Begin INPUT

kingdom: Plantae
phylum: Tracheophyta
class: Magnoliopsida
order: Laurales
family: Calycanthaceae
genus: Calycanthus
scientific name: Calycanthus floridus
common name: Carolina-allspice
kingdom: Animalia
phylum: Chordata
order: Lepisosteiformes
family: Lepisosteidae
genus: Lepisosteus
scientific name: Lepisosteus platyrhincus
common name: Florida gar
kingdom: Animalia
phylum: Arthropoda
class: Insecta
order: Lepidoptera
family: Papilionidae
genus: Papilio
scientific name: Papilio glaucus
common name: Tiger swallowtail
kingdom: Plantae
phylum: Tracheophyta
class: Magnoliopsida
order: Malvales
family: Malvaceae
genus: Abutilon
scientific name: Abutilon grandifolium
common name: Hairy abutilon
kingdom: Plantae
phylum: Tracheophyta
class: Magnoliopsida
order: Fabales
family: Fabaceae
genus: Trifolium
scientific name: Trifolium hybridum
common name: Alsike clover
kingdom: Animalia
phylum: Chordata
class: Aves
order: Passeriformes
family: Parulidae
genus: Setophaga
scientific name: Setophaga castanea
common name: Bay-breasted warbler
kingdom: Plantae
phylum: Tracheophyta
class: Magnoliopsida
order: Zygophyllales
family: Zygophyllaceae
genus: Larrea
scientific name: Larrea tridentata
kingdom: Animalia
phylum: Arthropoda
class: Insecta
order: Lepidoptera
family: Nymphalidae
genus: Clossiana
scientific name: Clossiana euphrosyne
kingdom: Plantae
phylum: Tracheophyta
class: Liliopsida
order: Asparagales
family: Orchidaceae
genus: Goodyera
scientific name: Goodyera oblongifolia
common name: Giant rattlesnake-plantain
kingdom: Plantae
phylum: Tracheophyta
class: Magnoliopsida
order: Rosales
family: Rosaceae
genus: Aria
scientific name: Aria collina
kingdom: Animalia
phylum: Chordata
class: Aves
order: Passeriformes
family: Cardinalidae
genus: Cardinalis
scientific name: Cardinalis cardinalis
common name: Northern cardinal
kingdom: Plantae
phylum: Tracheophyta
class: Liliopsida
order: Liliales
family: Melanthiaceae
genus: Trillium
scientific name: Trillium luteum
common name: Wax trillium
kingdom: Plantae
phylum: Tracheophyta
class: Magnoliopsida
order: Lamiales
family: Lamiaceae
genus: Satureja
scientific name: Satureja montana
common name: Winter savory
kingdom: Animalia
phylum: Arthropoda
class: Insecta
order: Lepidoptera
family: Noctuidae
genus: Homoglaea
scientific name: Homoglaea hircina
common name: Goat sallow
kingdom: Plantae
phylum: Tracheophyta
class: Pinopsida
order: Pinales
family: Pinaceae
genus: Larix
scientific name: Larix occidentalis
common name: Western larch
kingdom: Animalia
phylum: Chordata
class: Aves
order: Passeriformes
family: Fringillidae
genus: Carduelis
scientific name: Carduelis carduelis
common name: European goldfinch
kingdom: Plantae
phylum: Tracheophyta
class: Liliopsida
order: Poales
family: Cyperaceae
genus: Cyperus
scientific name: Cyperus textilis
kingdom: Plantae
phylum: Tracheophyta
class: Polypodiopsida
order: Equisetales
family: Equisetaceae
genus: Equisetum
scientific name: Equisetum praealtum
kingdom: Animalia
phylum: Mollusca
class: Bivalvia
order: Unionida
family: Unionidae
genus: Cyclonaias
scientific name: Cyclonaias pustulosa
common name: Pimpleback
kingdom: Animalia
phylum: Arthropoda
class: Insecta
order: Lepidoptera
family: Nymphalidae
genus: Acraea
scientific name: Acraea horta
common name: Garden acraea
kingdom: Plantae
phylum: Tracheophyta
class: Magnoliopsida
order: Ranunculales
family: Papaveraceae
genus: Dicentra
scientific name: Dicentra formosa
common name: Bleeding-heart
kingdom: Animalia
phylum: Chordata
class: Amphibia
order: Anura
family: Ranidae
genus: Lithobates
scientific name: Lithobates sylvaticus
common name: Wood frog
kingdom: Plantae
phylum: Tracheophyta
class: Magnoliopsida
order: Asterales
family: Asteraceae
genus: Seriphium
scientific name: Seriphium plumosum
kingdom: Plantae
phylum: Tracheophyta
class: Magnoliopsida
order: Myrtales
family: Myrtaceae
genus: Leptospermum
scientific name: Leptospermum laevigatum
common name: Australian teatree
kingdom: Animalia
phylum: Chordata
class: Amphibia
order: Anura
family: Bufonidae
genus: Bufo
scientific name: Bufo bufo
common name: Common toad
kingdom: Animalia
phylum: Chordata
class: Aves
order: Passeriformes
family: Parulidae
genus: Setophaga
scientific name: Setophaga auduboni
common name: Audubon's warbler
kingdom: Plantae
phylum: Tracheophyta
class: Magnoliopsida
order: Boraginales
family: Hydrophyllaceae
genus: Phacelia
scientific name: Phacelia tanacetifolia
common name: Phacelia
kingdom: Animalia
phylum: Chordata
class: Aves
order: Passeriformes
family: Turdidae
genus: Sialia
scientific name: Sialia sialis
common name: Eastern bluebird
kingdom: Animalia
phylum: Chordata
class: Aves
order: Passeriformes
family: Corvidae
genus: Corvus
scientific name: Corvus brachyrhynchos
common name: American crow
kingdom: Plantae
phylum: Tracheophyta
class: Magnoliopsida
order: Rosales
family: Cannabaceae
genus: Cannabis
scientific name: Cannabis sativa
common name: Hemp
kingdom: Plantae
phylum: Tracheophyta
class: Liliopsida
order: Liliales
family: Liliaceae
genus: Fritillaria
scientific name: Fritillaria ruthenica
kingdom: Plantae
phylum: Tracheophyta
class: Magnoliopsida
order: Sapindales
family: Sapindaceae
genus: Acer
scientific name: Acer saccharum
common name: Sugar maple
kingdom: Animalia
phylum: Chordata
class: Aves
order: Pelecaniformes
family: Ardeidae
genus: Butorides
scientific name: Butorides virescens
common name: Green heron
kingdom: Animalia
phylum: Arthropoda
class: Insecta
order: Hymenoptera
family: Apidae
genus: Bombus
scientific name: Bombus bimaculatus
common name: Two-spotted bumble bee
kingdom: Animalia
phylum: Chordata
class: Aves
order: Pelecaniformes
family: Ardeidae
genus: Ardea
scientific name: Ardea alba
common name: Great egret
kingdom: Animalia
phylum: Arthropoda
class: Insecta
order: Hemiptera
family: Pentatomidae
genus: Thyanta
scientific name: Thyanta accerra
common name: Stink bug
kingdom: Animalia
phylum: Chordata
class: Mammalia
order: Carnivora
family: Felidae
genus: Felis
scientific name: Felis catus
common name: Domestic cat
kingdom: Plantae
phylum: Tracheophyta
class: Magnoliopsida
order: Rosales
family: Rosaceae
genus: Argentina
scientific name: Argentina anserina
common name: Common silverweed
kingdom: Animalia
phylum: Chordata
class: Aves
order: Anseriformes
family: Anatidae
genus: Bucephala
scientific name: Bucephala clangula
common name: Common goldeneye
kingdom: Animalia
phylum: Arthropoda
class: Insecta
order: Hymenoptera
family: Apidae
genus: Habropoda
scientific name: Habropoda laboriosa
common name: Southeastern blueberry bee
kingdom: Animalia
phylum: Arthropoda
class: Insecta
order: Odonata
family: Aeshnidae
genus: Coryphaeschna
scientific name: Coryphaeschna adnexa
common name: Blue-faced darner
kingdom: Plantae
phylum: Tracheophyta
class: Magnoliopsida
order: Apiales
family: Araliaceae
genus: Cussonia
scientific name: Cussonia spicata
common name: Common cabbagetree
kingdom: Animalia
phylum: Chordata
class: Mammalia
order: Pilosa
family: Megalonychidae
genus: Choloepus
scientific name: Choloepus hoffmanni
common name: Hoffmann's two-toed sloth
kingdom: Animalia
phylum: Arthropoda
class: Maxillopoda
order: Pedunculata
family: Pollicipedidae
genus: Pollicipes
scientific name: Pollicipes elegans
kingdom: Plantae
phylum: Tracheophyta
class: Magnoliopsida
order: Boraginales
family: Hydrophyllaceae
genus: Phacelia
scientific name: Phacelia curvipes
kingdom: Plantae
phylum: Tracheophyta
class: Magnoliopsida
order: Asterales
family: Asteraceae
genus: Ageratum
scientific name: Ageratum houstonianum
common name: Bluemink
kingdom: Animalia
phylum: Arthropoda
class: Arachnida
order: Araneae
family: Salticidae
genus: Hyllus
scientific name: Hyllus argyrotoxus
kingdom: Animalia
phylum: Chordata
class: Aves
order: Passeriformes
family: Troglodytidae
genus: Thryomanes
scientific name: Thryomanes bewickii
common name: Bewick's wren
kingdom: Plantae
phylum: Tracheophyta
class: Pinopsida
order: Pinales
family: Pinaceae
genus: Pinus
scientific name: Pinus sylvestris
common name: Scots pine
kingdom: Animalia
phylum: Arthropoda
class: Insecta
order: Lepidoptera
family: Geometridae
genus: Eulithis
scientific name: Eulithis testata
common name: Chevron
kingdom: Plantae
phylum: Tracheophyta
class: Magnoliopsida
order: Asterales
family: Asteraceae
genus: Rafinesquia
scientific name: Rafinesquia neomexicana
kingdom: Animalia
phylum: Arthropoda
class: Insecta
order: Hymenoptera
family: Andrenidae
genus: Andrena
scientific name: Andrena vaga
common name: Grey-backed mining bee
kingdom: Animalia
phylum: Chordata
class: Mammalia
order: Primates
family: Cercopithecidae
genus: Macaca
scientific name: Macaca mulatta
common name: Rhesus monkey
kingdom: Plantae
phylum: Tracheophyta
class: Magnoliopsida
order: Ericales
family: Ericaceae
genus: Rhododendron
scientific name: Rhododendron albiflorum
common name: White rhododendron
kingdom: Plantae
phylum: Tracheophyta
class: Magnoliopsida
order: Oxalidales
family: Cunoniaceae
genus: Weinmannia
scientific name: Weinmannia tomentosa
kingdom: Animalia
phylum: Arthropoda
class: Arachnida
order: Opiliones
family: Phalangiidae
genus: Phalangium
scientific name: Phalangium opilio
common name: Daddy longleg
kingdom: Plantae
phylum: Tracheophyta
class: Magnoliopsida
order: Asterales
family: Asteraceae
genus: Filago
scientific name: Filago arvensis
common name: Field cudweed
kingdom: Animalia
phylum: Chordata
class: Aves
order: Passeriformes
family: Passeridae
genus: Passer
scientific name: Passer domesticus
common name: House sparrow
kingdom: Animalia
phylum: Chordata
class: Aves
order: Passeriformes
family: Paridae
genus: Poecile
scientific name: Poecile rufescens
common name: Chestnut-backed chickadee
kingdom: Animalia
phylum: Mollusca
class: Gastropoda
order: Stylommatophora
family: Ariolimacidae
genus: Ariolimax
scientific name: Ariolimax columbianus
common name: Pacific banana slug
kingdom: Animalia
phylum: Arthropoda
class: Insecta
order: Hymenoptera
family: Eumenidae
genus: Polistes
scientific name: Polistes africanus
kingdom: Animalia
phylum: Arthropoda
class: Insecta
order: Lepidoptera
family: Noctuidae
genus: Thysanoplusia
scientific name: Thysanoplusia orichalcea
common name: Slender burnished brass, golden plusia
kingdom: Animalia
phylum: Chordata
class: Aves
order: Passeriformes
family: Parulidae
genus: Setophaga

End INPUT

== WHAT THE EXERCISE ASKS ==
Please rewrite the data above, from its first line through the line containing "genus: Goodyera" (both included), as a Markdown table with the columns "Row" and "Text", giving each line a row number and leaving out blank lines.

== RESULT ==
| Row | Text |
|---|---|
| 1 | kingdom: Plantae |
| 2 | phylum: Tracheophyta |
| 3 | class: Magnoliopsida |
| 4 | order: Laurales |
| 5 | family: Calycanthaceae |
| 6 | genus: Calycanthus |
| 7 | scientific name: Calycanthus floridus |
| 8 | common name: Carolina-allspice |
| 9 | kingdom: Animalia |
| 10 | phylum: Chordata |
| 11 | order: Lepisosteiformes |
| 12 | family: Lepisosteidae |
| 13 | genus: Lepisosteus |
| 14 | scientific name: Lepisosteus platyrhincus |
| 15 | common name: Florida gar |
| 16 | kingdom: Animalia |
| 17 | phylum: Arthropoda |
| 18 | class: Insecta |
| 19 | order: Lepidoptera |
| 20 | family: Papilionidae |
| 21 | genus: Papilio |
| 22 | scientific name: Papilio glaucus |
| 23 | common name: Tiger swallowtail |
| 24 | kingdom: Plantae |
| 25 | phylum: Tracheophyta |
| 26 | class: Magnoliopsida |
| 27 | order: Malvales |
| 28 | family: Malvaceae |
| 29 | genus: Abutilon |
| 30 | scientific name: Abutilon grandifolium |
| 31 | common name: Hairy abutilon |
| 32 | kingdom: Plantae |
| 33 | phylum: Tracheophyta |
| 34 | class: Magnoliopsida |
| 35 | order: Fabales |
| 36 | family: Fabaceae |
| 37 | genus: Trifolium |
| 38 | scientific name: Trifolium hybridum |
| 39 | common name: Alsike clover |
| 40 | kingdom: Animalia |
| 41 | phylum: Chordata |
| 42 | class: Aves |
| 43 | order: Passeriformes |
| 44 | family: Parulidae |
| 45 | genus: Setophaga |
| 46 | scientific name: Setophaga castanea |
| 47 | common name: Bay-breasted warbler |
| 48 | kingdom: Plantae |
| 49 | phylum: Tracheophyta |
| 50 | class: Magnoliopsida |
| 51 | order: Zygophyllales |
| 52 | family: Zygophyllaceae |
| 53 | genus: Larrea |
| 54 | scientific name: Larrea tridentata |
| 55 | kingdom: Animalia |
| 56 | phylum: Arthropoda |
| 57 | class: Insecta |
| 58 | order: Lepidoptera |
| 59 | family: Nymphalidae |
| 60 | genus: Clossiana |
| 61 | scientific name: Clossiana euphrosyne |
| 62 | kingdom: Plantae |
| 63 | phylum: Tracheophyta |
| 64 | class: Liliopsida |
| 65 | order: Asparagales |
| 66 | family: Orchidaceae |
| 67 | genus: Goodyera |